The table shows the drink preferences of 50 shoppers at the mall. What is the probability that one shopper, selected at random from the 50 surveyed, preferred either Drink B or Drink A?
You can't show the table here.
Drink B is 8 people and drink A in 7 people.
To find the probability that a random shopper preferred either Drink B or Drink A, we need to determine the number of shoppers who preferred either Drink B or Drink A and divide it by the total number of shoppers surveyed.
Without the exact numbers, it is impossible to provide an exact probability. However, if you have the numbers, follow these steps:
1. Count the number of shoppers who preferred Drink B.

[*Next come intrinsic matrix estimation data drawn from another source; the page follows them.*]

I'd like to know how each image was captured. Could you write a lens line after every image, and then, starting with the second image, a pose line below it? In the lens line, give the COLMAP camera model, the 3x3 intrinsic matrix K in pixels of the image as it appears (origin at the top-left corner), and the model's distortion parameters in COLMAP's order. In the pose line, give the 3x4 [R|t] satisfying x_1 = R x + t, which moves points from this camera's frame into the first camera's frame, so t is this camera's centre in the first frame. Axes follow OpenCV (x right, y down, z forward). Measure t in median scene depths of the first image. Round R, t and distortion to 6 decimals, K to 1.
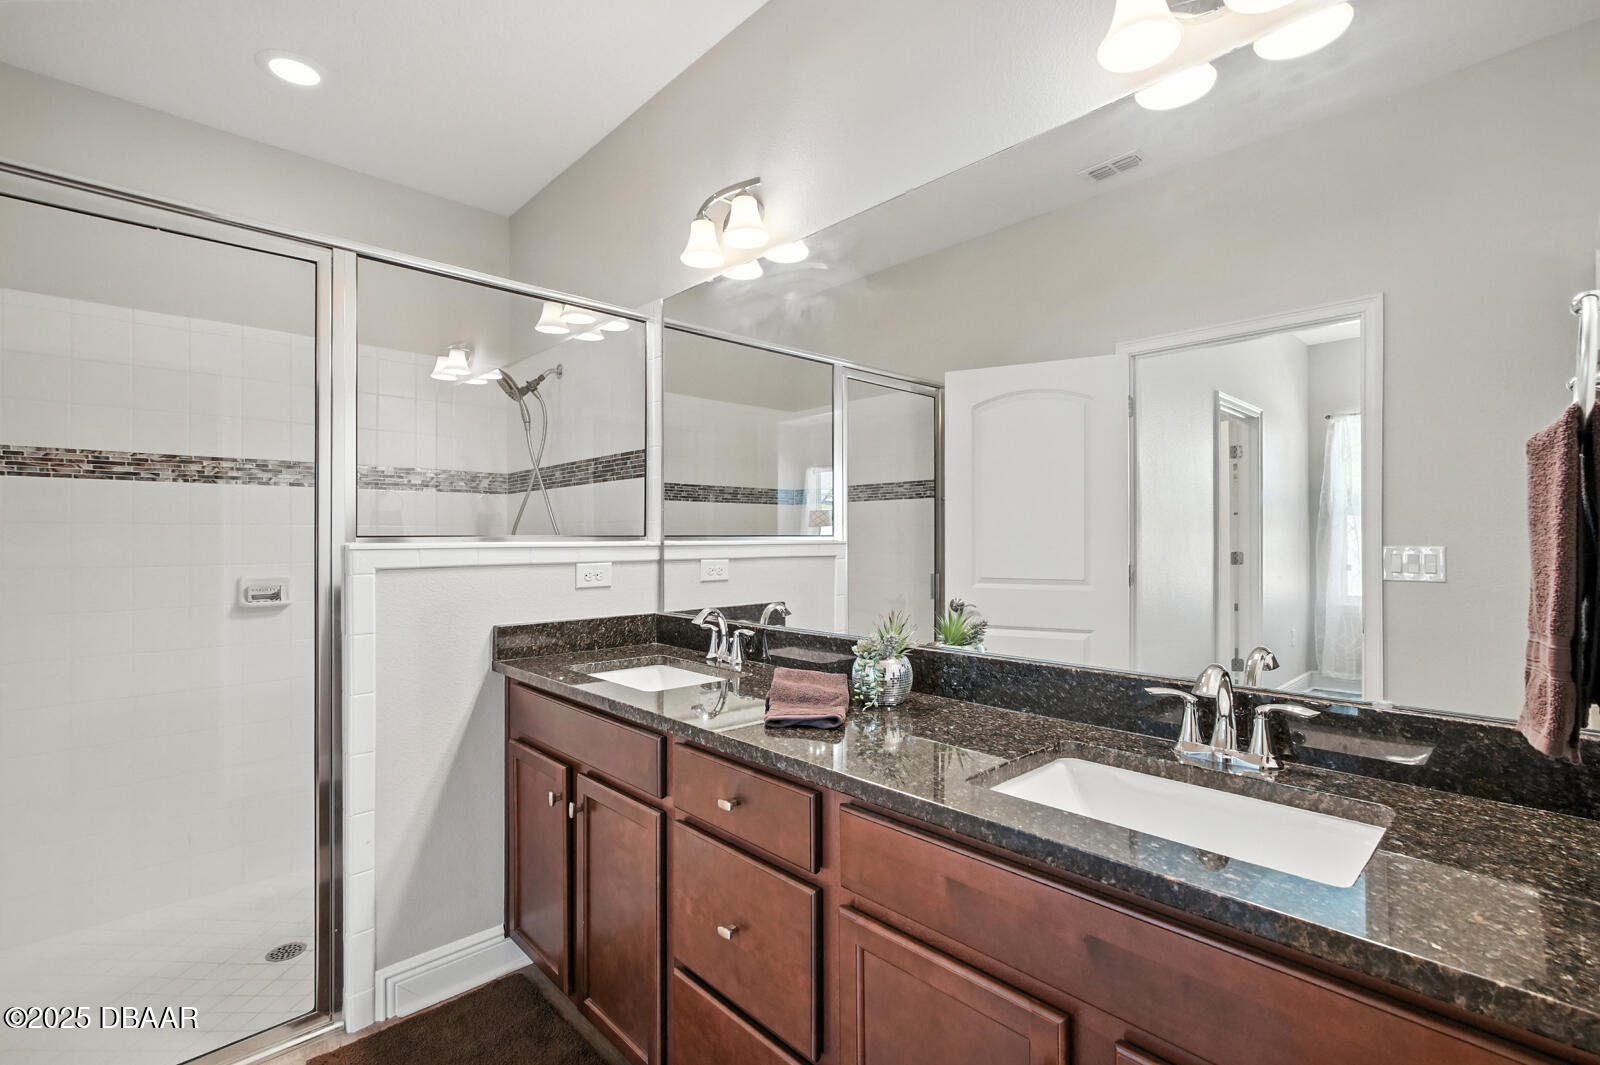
lens RADIAL K [[718.7, 0, 806.6], [0, 718.7, 531.1], [0, 0, 1]] dist [0.002334, 0.000513]
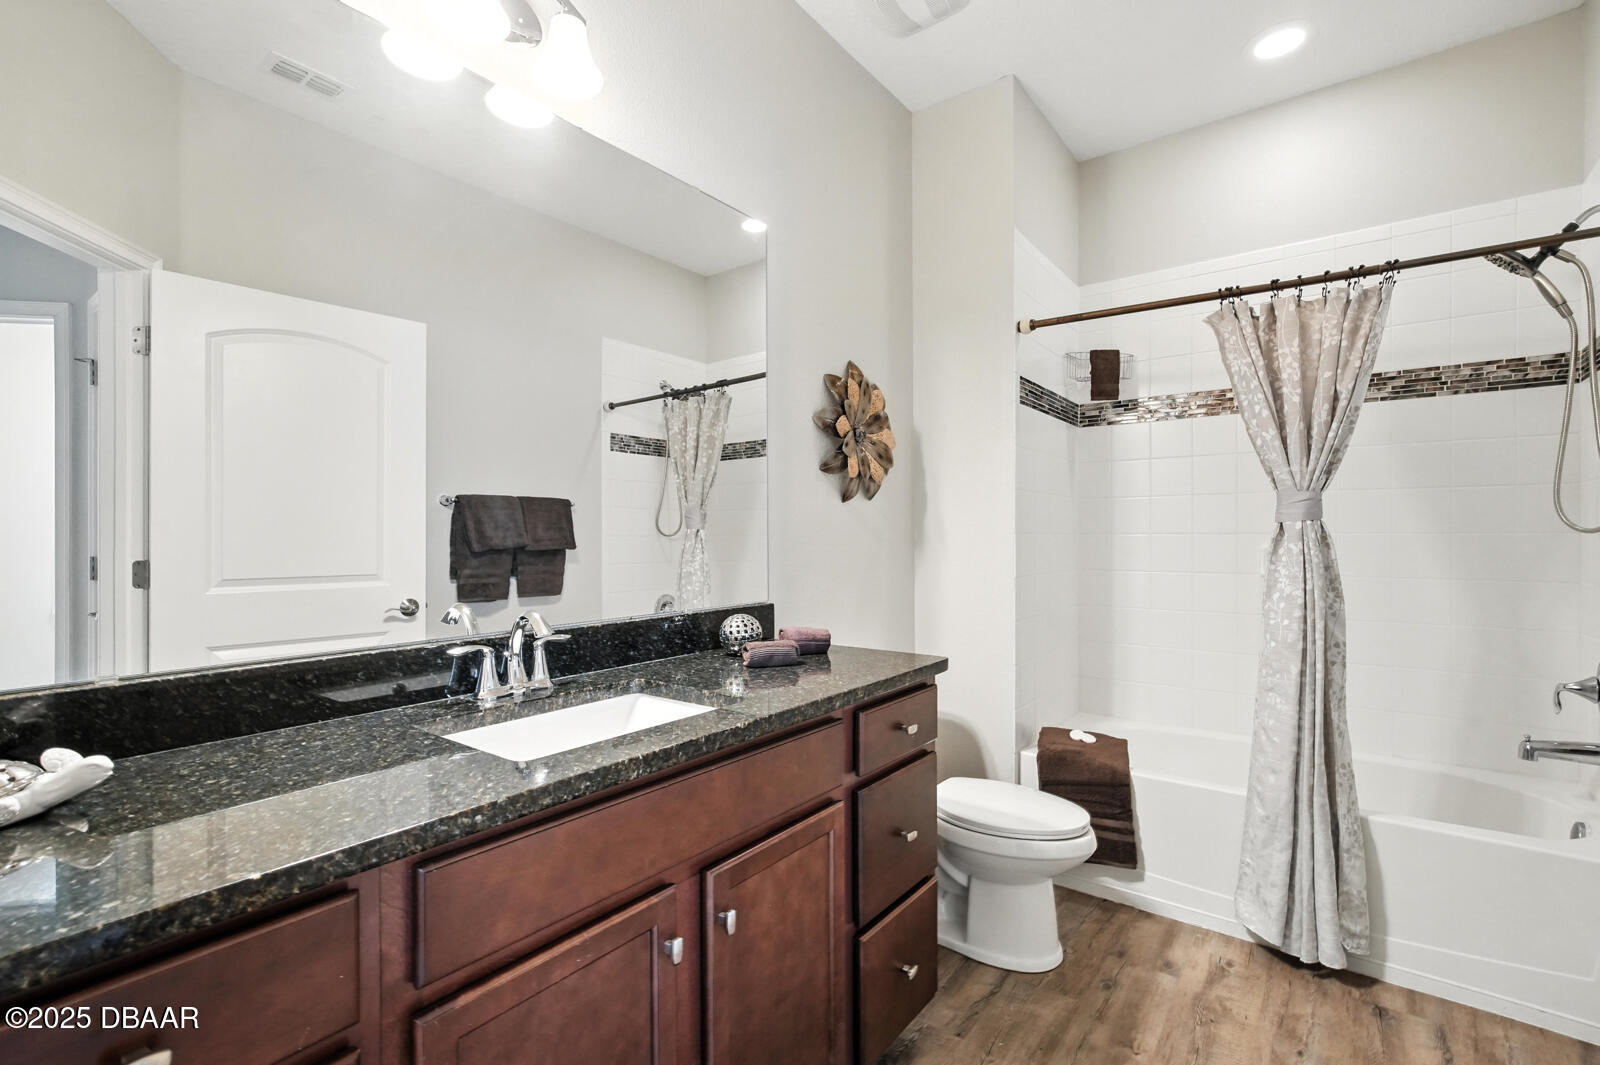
lens RADIAL K [[718.7, 0, 806.6], [0, 718.7, 531.1], [0, 0, 1]] dist [0.002334, 0.000513]
pose [[-0.154482, -0.022823, 0.987732, -0.689977], [-0.015234, 0.999669, 0.020716, 0.012846], [-0.987878, -0.011847, -0.154778, 0.694189]]
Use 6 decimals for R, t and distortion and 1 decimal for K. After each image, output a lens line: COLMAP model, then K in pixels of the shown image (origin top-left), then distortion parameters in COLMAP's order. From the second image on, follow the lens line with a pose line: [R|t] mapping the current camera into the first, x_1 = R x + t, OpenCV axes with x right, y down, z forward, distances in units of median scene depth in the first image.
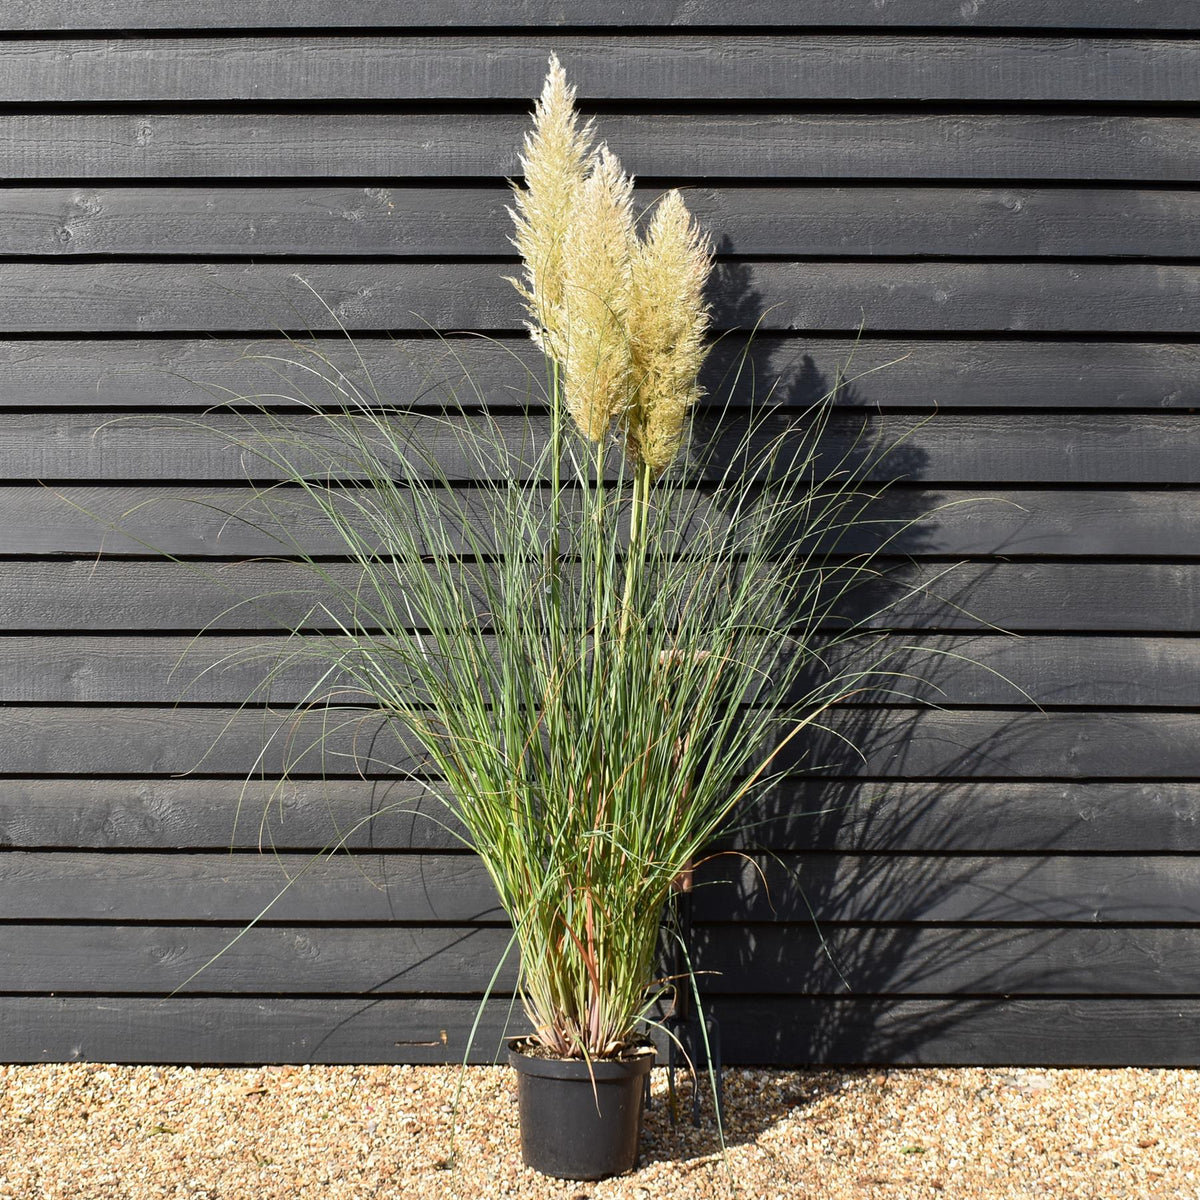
lens RADIAL K [[2557.9, 0, 599.1], [0, 2557.9, 599.1], [0, 0, 1]] dist [-0.081274, 0.000000]
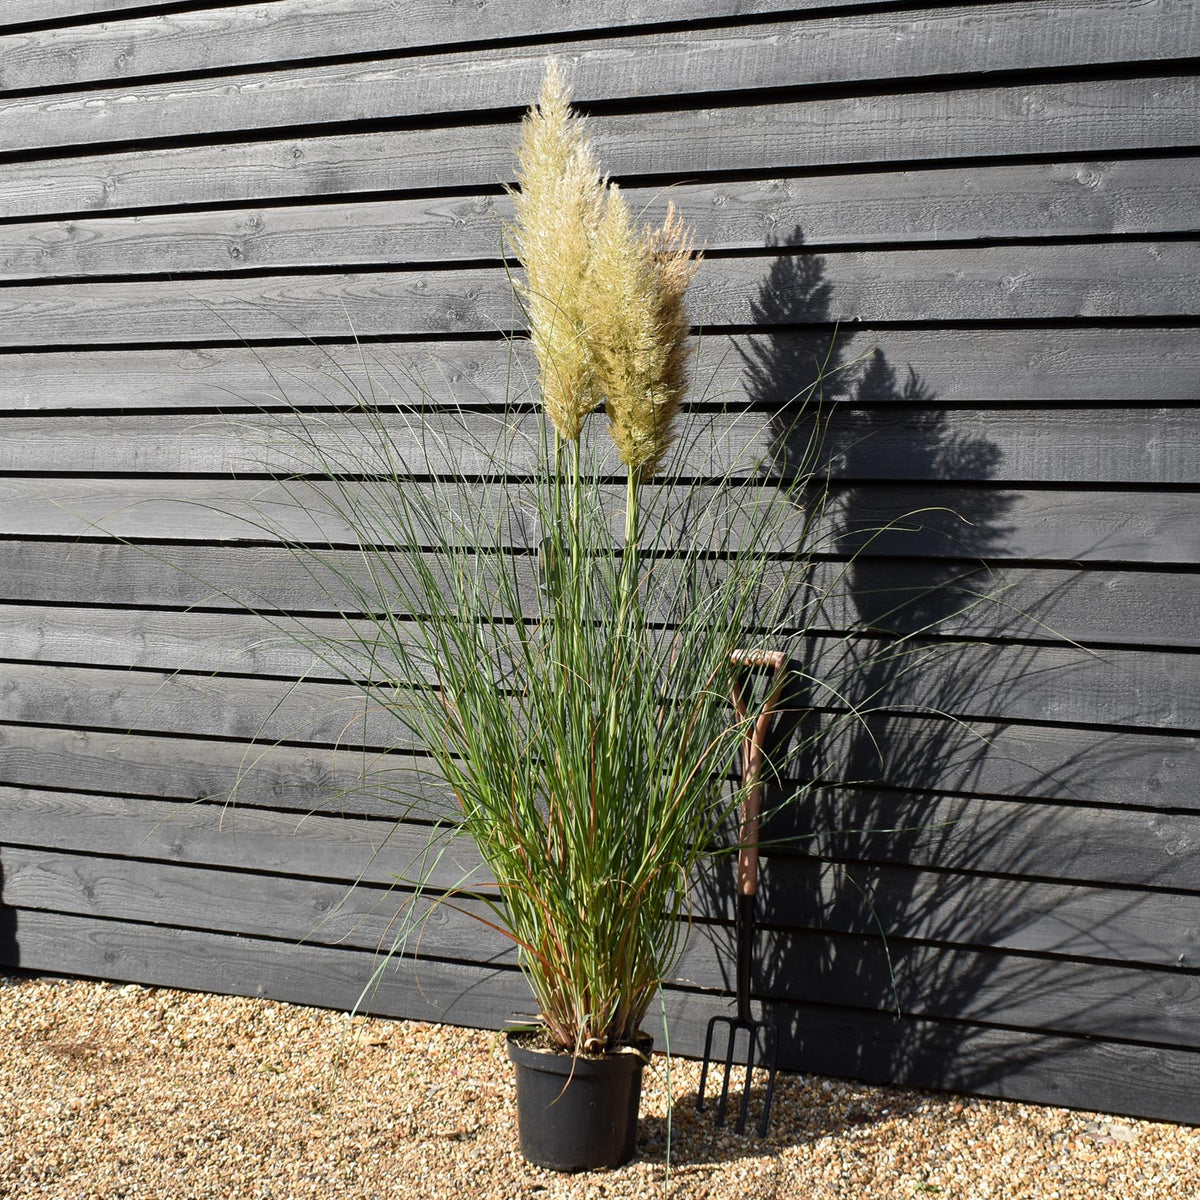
lens RADIAL K [[2277.2, 0, 601.3], [0, 2277.2, 606.3], [0, 0, 1]] dist [-0.095864, 0.000000]
pose [[0.886565, 0.032585, -0.461455, 0.379742], [-0.022366, 0.999369, 0.027599, -0.019589], [0.462063, -0.014148, 0.886734, 0.192940]]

2. Count the number of shoppers who preferred Drink A.
3. Add the number of shoppers who preferred Drink B and Drink A (assuming they are mutually exclusive).
4. Divide the sum by the total number of shoppers surveyed (50 in this case).
5. Multiply the result by 100 to get the probability as a percentage.
Here is the formula:
P(Drink B or Drink A) = (Number of shoppers who preferred Drink B + Number of shoppers who preferred Drink A) / Total number of shoppers surveyed
For example, if 10 shoppers preferred Drink B and 15 shoppers preferred Drink A:
P(Drink B or Drink A) = (10 + 15) / 50
P(Drink B or Drink A) = 25 / 50
P(Drink B or Drink A) = 0.5
So, the probability is 0.5 or 50%.
To find the probability that a shopper preferred either Drink B or Drink A, we need to determine the number of shoppers who preferred either of those drinks and divide it by the total number of shoppers surveyed.
The information provided is that there are 50 shoppers surveyed, but we don't have the breakdown of how many preferred each drink. To find the answer, we need more specific data about the preferences of the shoppers.
If you have the data on how many shoppers preferred each drink, please provide those details so we can calculate the probability for you.